Information Geometry and Machine Learning: An Invitation
Prof. Jun Zhang (University of Michigan Ann Arbor)
Part A (Information Geometry): 3 lectures
Part B (Machine Learning Application): 2 lectures
Optional: (Open Research Questions): 1 lecture
Information geometry is the differential geometric study of the manifold of probability
density functions (or probability distributions on discrete support). From a geometric
perspective, a parametric family of probability density functions on a sample space is
modeled as a differentiable manifold, where points on the manifold represent the density
functions themselves and coordinates represent the indexing parameters. Information
Geometry is seen as an emerging tool for providing a unified perspective to many
branches of information science, including coding, statistics, machine learning, inference
and decision, etc.
This serial lectures will provide an introduction to the fundamental concepts in
Information Geometry as well as a sample application to machine learning. Each lecture
will be 2 hours. Part A will introduce foundation of information geometry, including
topics like: Kullback-Leibler divergence and Bregman divergence, Fisher-Rao metric,
conjugate (dual) connections, alpha-connections, statistical manifold, curvature, duallyflat manifold, exponential family, natural parameter/expectation parameter, affine
immersion, equiaffine geometry, centro-affine immersion, alpha-Hessian manifold,
symplectic, Kahler, and Einstein-Weyl structures of information systems, etc. Part B will
start with the regularized learning framework, with the introduction of reproducing kernel
Hilbert space, semi-inner product, reproducing kernel Banach space, representer theorem,
feature map, kernel-trick, support vector machine, l1-regularization and sparsity, etc.
Application of information geometry to kernel methods will be discussed at the end of
this mini-course, as are other open research questions.

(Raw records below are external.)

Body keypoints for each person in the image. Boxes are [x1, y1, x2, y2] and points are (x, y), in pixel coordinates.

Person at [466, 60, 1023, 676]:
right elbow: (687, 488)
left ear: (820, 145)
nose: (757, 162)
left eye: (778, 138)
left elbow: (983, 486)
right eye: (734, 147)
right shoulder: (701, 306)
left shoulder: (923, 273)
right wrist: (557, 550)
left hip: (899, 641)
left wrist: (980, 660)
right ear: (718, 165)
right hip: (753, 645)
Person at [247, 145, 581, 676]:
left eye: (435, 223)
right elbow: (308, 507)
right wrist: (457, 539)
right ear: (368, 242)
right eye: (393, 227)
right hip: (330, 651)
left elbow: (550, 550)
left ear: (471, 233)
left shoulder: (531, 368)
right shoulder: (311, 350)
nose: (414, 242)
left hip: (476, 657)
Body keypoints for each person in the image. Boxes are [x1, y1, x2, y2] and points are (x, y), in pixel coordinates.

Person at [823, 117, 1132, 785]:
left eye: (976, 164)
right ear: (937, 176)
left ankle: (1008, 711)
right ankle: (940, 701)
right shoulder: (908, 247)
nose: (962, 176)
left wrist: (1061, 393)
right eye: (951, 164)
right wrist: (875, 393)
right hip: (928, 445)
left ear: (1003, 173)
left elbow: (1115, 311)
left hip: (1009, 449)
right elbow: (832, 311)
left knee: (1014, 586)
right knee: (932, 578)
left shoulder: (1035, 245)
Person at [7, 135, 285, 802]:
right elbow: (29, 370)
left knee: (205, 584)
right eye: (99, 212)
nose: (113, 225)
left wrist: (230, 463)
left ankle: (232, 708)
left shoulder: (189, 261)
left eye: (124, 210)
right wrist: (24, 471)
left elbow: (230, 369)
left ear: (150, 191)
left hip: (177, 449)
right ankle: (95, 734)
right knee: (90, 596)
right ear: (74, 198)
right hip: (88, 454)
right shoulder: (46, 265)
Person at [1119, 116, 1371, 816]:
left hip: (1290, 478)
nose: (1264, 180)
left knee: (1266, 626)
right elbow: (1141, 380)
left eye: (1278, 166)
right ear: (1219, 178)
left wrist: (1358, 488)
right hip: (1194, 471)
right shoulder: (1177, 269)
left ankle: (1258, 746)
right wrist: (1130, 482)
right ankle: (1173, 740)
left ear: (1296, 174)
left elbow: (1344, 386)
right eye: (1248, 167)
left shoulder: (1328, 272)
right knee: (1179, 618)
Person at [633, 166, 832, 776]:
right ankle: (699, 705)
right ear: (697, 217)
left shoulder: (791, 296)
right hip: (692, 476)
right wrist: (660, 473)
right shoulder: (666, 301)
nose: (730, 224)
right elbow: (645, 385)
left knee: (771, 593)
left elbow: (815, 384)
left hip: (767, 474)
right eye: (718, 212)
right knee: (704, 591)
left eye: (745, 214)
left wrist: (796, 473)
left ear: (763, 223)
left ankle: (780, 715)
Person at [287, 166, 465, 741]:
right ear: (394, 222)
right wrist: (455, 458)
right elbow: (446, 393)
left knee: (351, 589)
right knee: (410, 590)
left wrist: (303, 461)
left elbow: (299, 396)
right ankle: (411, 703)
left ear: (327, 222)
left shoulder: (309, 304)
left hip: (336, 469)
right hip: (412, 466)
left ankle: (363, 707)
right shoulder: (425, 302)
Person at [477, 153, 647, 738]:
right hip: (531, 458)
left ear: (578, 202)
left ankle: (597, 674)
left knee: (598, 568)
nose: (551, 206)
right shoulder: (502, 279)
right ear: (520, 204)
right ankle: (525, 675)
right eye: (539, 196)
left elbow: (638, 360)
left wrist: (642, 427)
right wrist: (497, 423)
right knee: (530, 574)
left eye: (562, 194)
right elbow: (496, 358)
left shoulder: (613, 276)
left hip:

Students at advanced undergraduate and graduate levels are welcomed. The instructor
looks forward to recruiting motivated mathematics students to work in this exciting new
area of applied mathematics.
PREREQUISITE:
A first course in differential geometry is expected for Part A. Real analysis or
function analysis is expected for Part B.
MATERIALS:
(A.1) S. Amari and H. Nagaoka (2000). Method of Information Geometry. AMS
monograph vol 191. Oxford University Press.
(A.2) U. Simon, A. Schwenk-Schellschmidt, and H. Viesel. (1991). Introduction to the
Affine Differential Geometry of Hypersurfaces. Science University of Tokyo Press.
(A.3) Zhang, J. (2004). Divergence function, duality, and convex analysis. Neural
Computation, vol 16, 159-195.
(B.1) S. Amari and S. Wu (1999). Improving support vector machine classifiers by
modifying kernel functions. Neural Networks, vol 12(no 6), 783-789.
(B.2) F. Cucker and S. Smale (2001). On the mathematical foundation of learning.
Bulletin of the American Mathematical Society, vol 39 (no.1), 1-49.
(B.3) T. Poggio and S. Smale (2003). The mathematics of learning: Dealing with data.
Notice of the American Mathematical Society, vol 50 (no.5), 534-544.